Friday, November 5, 2010

Obama in India: Serious business

Obama in India: Serious business
As Asia's third largest economy and one of the world's fastest growing markets, India is placed high on Obama's goal list to build what he calls a "defining" partnership.

On his first day in Mumbai, Obama is scheduled to attend a business summit focusing on the economic ties between the two nations.


India has emerged as a thriving market for U.S. exports. Goods exports from the United States have quadrupled to about $17 billion over the last seven years and service exports tripled to about $10 billion annually, officials say.

The U.S. India Business Council, sponsor of the business summit that Obama will attend, released a report, "Partners in Prosperity," which delineates five areas of closer economic and strategic cooperation: Defense sales, agriculture, education, infrastructure development and steps toward a free trade agreement between the two nations.

"As you all know, with 1.2 billion people and an economy growing -- expected to grow at 8 percent a year for the next several years, we really see India as a potentially very important market for U.S. exports," Mike Froman, deputy national security advisor for international economic affairs, told reporters in Washington.

"In India, for example, there will be discussion about economic issues between the two countries, some of which could be resolved, some of which will take longer to resolve," Froman said. "But there also will be discussion of various commercial contracts that we hope to bring to fruition between now and the president's trip that are immediate and will create jobs back here at home right away and expand U.S. exports."

Uday Bhaskar, director of the National Maritime Foundation in New Delhi, said Obama's tour holds the promise of a longstanding, broader cooperation.

"There indeed is such potential to tap, which goes well beyond the tenures of President Obama and Prime Minister Manmohan Singh," he said.

"The real big-ticket issue which goes beyond the tenures of individual leaders would be India and the U.S. working jointly toward elimination of nuclear weapons and something as tectonic as commercial viability of solar energy."

The presidential visit, Bhaskar added, can also help balance regional geopolitics in the face of what is now seen as an increasingly assertive China.

In October, the Chinese and Indian prime ministers met in Vietnam in a bid to ease growing tensions despite flourishing trade between the two neighbors.

China's support to Pakistan, India's accommodation of the exiled Tibetan leader, the Dalai Lama, and a decades-old border dispute between the two sides, are points of friction as the economic powerhouses jockey for influence in the region.

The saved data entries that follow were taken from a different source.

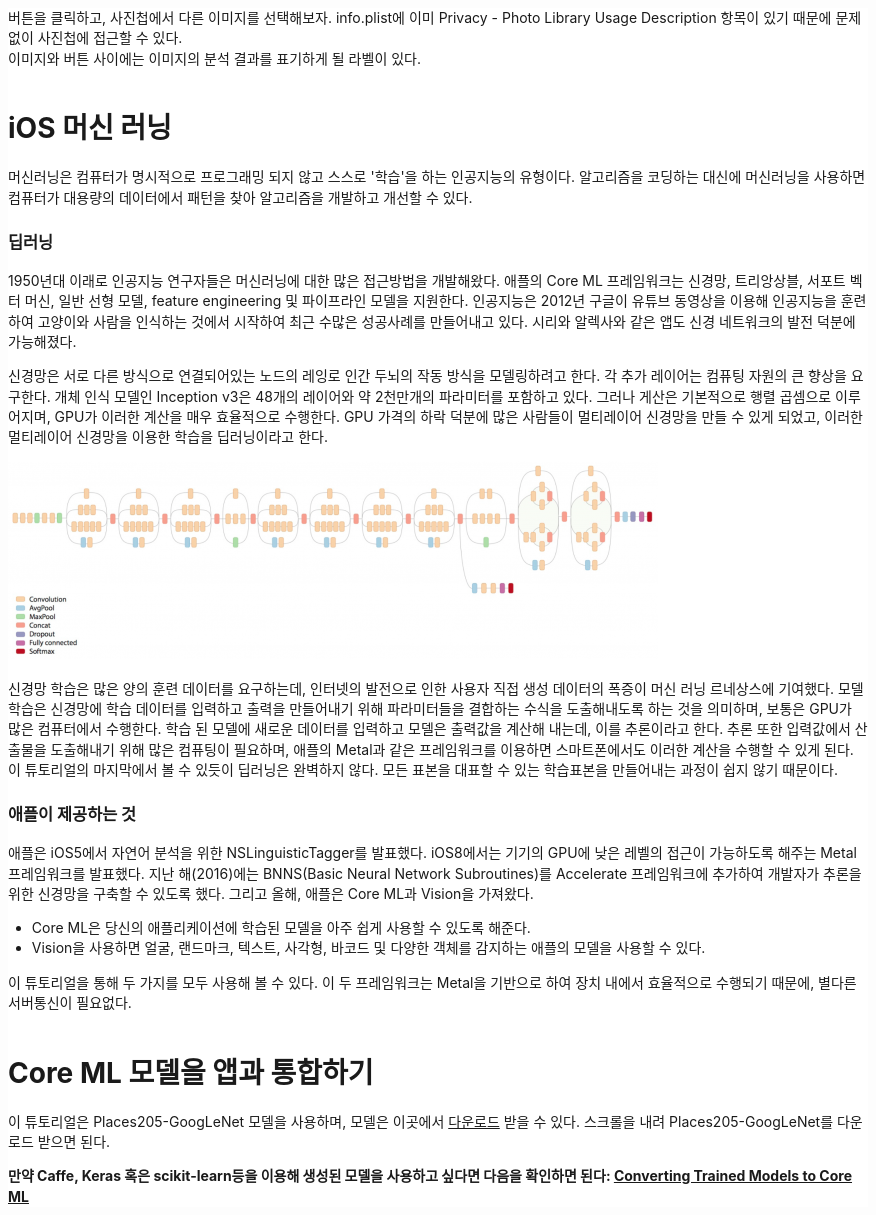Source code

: 버튼을 클릭하고, 사진첩에서 다른 이미지를 선택해보자. info.plist에 이미 Privacy - Photo Library Usage Description 항목이 있기 때문에 문제 없이 사진첩에 접근할 수 있다.  
이미지와 버튼 사이에는 이미지의 분석 결과를 표기하게 될 라벨이 있다.

# iOS 머신 러닝
머신러닝은 컴퓨터가 명시적으로 프로그래밍 되지 않고 스스로 '학습'을 하는 인공지능의 유형이다. 알고리즘을 코딩하는 대신에 머신러닝을 사용하면 컴퓨터가 대용량의 데이터에서 패턴을 찾아 알고리즘을 개발하고 개선할 수 있다. 

### 딥러닝
1950년대 이래로 인공지능 연구자들은 머신러닝에 대한 많은 접근방법을 개발해왔다. 애플의 Core ML 프레임워크는 신경망, 트리앙상블, 서포트 벡터 머신, 일반 선형 모델, feature engineering 및 파이프라인 모델을 지원한다. 인공지능은 2012년 구글이 유튜브 동영상을 이용해 인공지능을 훈련하여 고양이와 사람을 인식하는 것에서 시작하여 최근 수많은 성공사례를 만들어내고 있다. 시리와 알렉사와 같은 앱도 신경 네트워크의 발전 덕분에 가능해졌다.

신경망은 서로 다른 방식으로 연결되어있는 노드의 레잉로 인간 두뇌의 작동 방식을 모델링하려고 한다. 각 추가 레이어는 컴퓨팅 자원의 큰 향상을 요구한다. 개체 인식 모델인 Inception v3은 48개의 레이어와 약 2천만개의 파라미터를 포함하고 있다. 그러나 게산은 기본적으로 행렬 곱셈으로 이루어지며, GPU가 이러한 계산을 매우 효율적으로 수행한다. GPU 가격의 하락 덕분에 많은 사람들이 멀티레이어 신경망을 만들 수 있게 되었고, 이러한 멀티레이어 신경망을 이용한 학습을 딥러닝이라고 한다.

![A neural network, circa 2016](/files/coreml_images/2.png)

신경망 학습은 많은 양의 훈련 데이터를 요구하는데, 인터넷의 발전으로 인한 사용자 직접 생성 데이터의 폭증이 머신 러닝 르네상스에 기여했다. 모델 학습은 신경망에 학습 데이터를 입력하고 출력을 만들어내기 위해 파라미터들을 결합하는 수식을 도출해내도록 하는 것을 의미하며, 보통은 GPU가 많은 컴퓨터에서 수행한다. 학습 된 모델에 새로운 데이터를 입력하고 모델은 출력값을 계산해 내는데, 이를 추론이라고 한다. 추론 또한 입력값에서 산출물을 도출해내기 위해 많은 컴퓨팅이 필요하며, 애플의 Metal과 같은 프레임워크를 이용하면 스마트폰에서도 이러한 계산을 수행할 수 있게 된다. 이 튜토리얼의 마지막에서 볼 수 있듯이 딥러닝은 완벽하지 않다. 모든 표본을 대표할 수 있는 학습표본을 만들어내는 과정이 쉽지 않기 때문이다. 

### 애플이 제공하는 것
애플은 iOS5에서 자연어 분석을 위한 NSLinguisticTagger를 발표했다. iOS8에서는 기기의 GPU에 낮은 레벨의 접근이 가능하도록 해주는 Metal 프레임워크를 발표했다. 지난 해(2016)에는 BNNS(Basic Neural Network Subroutines)를 Accelerate 프레임워크에 추가하여 개발자가 추론을 위한 신경망을 구축할 수 있도록 했다. 그리고 올해, 애플은 Core ML과 Vision을 가져왔다.

 - Core ML은 당신의 애플리케이션에 학습된 모델을 아주 쉽게 사용할 수 있도록 해준다.
 - Vision을 사용하면 얼굴, 랜드마크, 텍스트, 사각형, 바코드 및 다양한 객체를 감지하는 애플의 모델을 사용할 수 있다.

이 튜토리얼을 통해 두 가지를 모두 사용해 볼 수 있다. 이 두 프레임워크는 Metal을 기반으로 하여 장치 내에서 효율적으로 수행되기 때문에, 별다른 서버통신이 필요없다.

# Core ML 모델을 앱과 통합하기
이 튜토리얼은 Places205-GoogLeNet 모델을 사용하며, 모델은 이곳에서 [다운로드](https://developer.apple.com/machine-learning/) 받을 수 있다. 스크롤을 내려 Places205-GoogLeNet를 다운로드 받으면 된다.

__만약 Caffe, Keras 혹은 scikit-learn등을 이용해 생성된 모델을 사용하고 싶다면 다음을 확인하면 된다: [Converting Trained Models to Core ML](https://developer.apple.com/documentation/coreml/converting_trained_models_to_core_ml)__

"Asia is a very complex construct. An Asia that is uni-polar is in nobody's interest. I think we need a certain degree of equi-poise ? by which I mean a more balanced strategic eco-system in Asia. My personal feeling is that this visit can introduce that," Bhaskar said.

"Basically, a more enabled India would make the management of China in the regional grid more conducive to both the United States and India. This could be an objective of the upcoming Obama-Singh summit," he said.